• [What you will do]
a – Translate this sentence from the passage on David Gracias and research findings into Spanish: "Although his surname might sound Portuguese or Spanish, Gracias is Indian, born in Mumbai."
b – Reproduce word for word everything in the passage on David Gracias and research findings from "Research: Gracias develops" down to "within the body.".
c – Take the passage on David Gracias and research findings further, writing on from its final sentence.

• [Passage]
___

Name: David H. Gracias
Age: 36

Position: Assistant professor of chemical and biomolecular engineering at the Whiting School of Engineering and the Institute for NanoBioTechnology

Stats: BS '94 in chemistry from the Indian Institute of Technology Kharagpur; PhD '99 in physical chemistry from the University of California, Berkeley

Scouting report: "David is very innovative and has a wonderful imagination," says Konstantinos Konstantopoulos, professor and chair of the Department of Chemical and Biomolecular Engineering. "He manages to make things work, even if the idea for them initially seems as far-fetched as science fiction."

Research: Gracias develops tiny tools surgeons can use without the burden of tethered lines, tubes, or wires, which make the tools difficult to maneuver throughout the body. His lab developed "microgrippers," instruments the size of dust particles that can grab and remove living cells for biopsies, and are operable via biochemical or thermal signals, without electricity. His lab is also working to develop miniaturized electronics and "smart" devices that display the same characteristics as biological systems, such as assembling themselves within the body.

Mentors: "My parents and my siblings sowed the seeds of scientific pursuit within me at a young age. I've been influenced and aided by many towering scientific minds, including several Nobel Prize winners I've had contact with," Gracias says.

What's in a name? Although his surname might sound Portuguese or Spanish, Gracias is Indian, born in Mumbai. "Many people are curious how a person from India might be named David Gracias," he says. "My lineage is from Goa, a region on the west coast of present-day India bordering the Arabian Sea, and formerly the eastern capital of the Portuguese empire." — Michael Anft


Findings

Turn that noise down
Unlike the other senses, hearing involves modulation by the brain. Signals travel not only from the inner ear to the brain but from the brain to the ear. A team of American and Argentine researchers, including Paul Fuchs, professor of
otolaryngology at the School of Medicine, has found that nerve signals from the brain act through a protein to "turn down" the sensory hair cells within the cochlea and thus protect the ear from acoustic trauma. Fuchs and his co-researchers genetically altered the protein, nAChR, in mice to enhance its sound-limiting capability. They found that when subsequently exposed to loud noise, the altered mice suffered less permanent hearing damage. This was the first time scientists had demonstrated that nAChR's function could actually protect hearing. The research appeared in the January 20 online edition of PLoS Biology.

Mucus, now new and improved
Johns Hopkins researchers have found a way to improve mucus. Before you stop reading, understand that, throughout the body, mucus barriers bar entry to pathogens, allergens, and pollutants. But microscopic fibers in those barriers, called mucin fibers, naturally tend to bunch up, creating holes that harmful ultrafine particles can slip through. Principal investigator Justin Hanes, a researcher in the Whiting School's Institute for NanoBioTechnology, and his team found that application of a simple detergent decreased the size of the holes, thus significantly improving the mucus barrier's ability to snag tiny harmful particles. The findings appeared in the January 28 online edition of PLoS One.

___

• [Collected data entries]
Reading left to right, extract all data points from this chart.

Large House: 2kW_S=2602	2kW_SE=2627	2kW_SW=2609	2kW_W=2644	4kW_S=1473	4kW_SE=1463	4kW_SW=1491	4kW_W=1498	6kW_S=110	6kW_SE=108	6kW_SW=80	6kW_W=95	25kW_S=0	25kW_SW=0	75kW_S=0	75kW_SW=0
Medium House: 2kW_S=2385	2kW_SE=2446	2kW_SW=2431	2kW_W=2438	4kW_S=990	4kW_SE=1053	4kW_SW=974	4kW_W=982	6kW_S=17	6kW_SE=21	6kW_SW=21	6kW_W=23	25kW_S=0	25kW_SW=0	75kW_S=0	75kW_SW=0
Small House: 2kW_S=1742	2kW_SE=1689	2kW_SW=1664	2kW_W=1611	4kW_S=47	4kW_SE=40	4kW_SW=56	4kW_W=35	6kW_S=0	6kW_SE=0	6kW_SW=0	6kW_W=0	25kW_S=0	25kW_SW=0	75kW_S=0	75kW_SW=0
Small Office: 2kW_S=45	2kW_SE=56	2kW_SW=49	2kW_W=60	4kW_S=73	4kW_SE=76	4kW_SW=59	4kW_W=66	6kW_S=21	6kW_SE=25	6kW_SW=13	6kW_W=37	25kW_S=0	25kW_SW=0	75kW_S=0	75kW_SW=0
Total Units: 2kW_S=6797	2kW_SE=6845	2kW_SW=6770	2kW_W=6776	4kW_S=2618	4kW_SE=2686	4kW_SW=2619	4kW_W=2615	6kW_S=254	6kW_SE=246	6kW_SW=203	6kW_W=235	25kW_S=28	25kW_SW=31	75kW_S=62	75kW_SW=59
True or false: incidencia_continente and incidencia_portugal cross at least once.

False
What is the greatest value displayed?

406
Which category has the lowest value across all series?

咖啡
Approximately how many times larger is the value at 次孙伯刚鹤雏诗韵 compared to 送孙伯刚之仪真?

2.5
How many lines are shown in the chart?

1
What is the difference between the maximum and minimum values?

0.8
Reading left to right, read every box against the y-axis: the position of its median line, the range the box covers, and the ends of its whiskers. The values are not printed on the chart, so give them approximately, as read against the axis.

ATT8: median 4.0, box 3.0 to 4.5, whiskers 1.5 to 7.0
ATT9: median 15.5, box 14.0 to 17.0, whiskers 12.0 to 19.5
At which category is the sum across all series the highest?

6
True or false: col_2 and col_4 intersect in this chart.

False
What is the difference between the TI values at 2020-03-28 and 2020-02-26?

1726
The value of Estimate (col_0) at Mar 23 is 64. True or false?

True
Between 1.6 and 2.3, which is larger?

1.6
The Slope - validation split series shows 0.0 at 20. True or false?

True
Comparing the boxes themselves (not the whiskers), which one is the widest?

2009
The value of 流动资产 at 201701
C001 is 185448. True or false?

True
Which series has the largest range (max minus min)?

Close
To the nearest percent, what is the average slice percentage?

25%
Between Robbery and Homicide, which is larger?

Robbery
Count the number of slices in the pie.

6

___

• [Expected responses]
a – Aunque su apellido podría sonar portugués o español, Gracias es indio, nacido en Mumbai.

b –
Research: Gracias develops tiny tools surgeons can use without the burden of tethered lines, tubes, or wires, which make the tools difficult to maneuver throughout the body. His lab developed "microgrippers," instruments the size of dust particles that can grab and remove living cells for biopsies, and are operable via biochemical or thermal signals, without electricity. His lab is also working to develop miniaturized electronics and "smart" devices that display the same characteristics as biological systems, such as assembling themselves within the body.

c –
— Dale Keiger


Vignette

As a freshman at Johns Hopkins in 1966, Neil A. Grauer, A&S '69, drew a comic strip for the News-Letter that included a blue jay. He also sketched blue jays to adorn the student newspaper's sports pages, and each week of lacrosse season, he would portray a jay trashing Hopkins' opponent — say, stirring a pot of Maryland terrapin soup. What he didn't know at the time was that lacrosse head coach Bob Scott was posting the drawings on the locker room's bulletin board to motivate his players. Over the years, the Neil Grauer blue jay, often known as the "NAG Jay," became the de facto mascot for Hopkins lacrosse. It has appeared on caps, drinking cups, umbrellas, T-shirts, polo shirts, sweatshirts, sweatpants, windbreakers, banners, posters, seat cushions, and travel bags.

Grauer claims no ornithological accuracy. "I just drew a bird," he says. "I'm not sure I even looked at a picture of a blue jay." In 1996, he began donating NAG Jay memorabilia to the Sheridan Libraries, and this spring the Milton S. Eisenhower Library has put part of the collection on exhibit. "Grauer's Blue Jay: A Hopkins Tradition" runs through May 25.

The cartoonist, now a senior writer for the Johns Hopkins Medical Office of Marketing and Communications, had one of his proudest moments when the players on the 2007 team elected to wear helmets decorated with his blue jay for their winning run through the NCAA national championship tournament. He also notes that his jay adorns the skin of more than a few former Hopkins players, who have the bird tattooed on various body parts. Some — Stephen Peyser, A&S '08, Peter Jacobs, A&S '95 — have gone public. But Johns Hopkins Magazine chooses to withhold the names of other players implicated in the tattoo cult, on the chance that their parents still don't know. — DK


Vital Signs

How to survive a brain bleed: tPA
A Johns Hopkins-led multicenter study of treatment for a deadly form of stroke found that application of tissue plasminogen activator (tPA) resulted in dramatically higher survival rates. Eighty percent of test subjects who received tPA survived intracranial hemorrhage, which normally kills 80 percent of untreated victims. What's more, tPA, delivered via catheter straight into the brain, resulted in significant reduction in disabilities after six months. The study, led by Daniel Hanley, professor of
neurology in the School of Medicine, was presented in February at the International Stroke Conference in San Diego.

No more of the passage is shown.